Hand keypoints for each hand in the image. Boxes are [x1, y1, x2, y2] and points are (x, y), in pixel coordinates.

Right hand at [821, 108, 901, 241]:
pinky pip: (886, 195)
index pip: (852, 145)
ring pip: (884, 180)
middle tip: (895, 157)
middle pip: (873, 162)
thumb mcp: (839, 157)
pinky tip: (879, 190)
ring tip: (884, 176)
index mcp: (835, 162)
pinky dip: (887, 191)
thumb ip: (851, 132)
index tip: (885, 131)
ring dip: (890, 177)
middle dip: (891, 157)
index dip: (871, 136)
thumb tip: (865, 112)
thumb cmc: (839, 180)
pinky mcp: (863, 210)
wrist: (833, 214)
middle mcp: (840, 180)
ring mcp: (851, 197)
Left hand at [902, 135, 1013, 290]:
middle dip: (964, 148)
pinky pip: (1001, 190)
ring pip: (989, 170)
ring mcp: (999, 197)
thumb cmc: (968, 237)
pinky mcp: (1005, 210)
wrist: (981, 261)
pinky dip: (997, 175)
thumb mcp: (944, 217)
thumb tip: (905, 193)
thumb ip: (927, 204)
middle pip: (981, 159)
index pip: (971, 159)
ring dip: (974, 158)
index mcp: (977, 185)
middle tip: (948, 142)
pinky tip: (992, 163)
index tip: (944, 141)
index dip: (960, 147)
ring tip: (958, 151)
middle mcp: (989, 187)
# # # #
▶ [TASK TO CARRY OUT]: Transcribe the listing in full, line by line.

▶ [YOUR SOLUTION]:
Hand keypoints for each hand in the image. Boxes are [x1, y1, x2, y2] and points are (x, y), in pixel coordinates.

Right hand at [821, 108, 901, 241]:
pinky pip: (886, 195)
index pip: (852, 145)
ring pip: (884, 180)
middle tip: (895, 157)
middle pip: (873, 162)
thumb mcp: (839, 157)
pinky tip: (879, 190)
ring tip: (884, 176)
index mcp: (835, 162)
pinky dip: (887, 191)
thumb ip: (851, 132)
index tip: (885, 131)
ring dip: (890, 177)
middle dip: (891, 157)
index dip: (871, 136)
thumb tip: (865, 112)
thumb cmc: (839, 180)
pinky mcp: (863, 210)
wrist: (833, 214)
middle mcp: (840, 180)
ring mcp: (851, 197)
Left hand at [902, 135, 1013, 290]:
middle dip: (964, 148)
pinky pip: (1001, 190)
ring pip: (989, 170)
ring mcp: (999, 197)
thumb cmc: (968, 237)
pinky mcp: (1005, 210)
wrist: (981, 261)
pinky dip: (997, 175)
thumb mcp: (944, 217)
thumb tip: (905, 193)
thumb ip: (927, 204)
middle pip: (981, 159)
index pip: (971, 159)
ring dip: (974, 158)
index mcp: (977, 185)
middle tip: (948, 142)
pinky tip: (992, 163)
index tip: (944, 141)
index dip: (960, 147)
ring tip: (958, 151)
middle mcp: (989, 187)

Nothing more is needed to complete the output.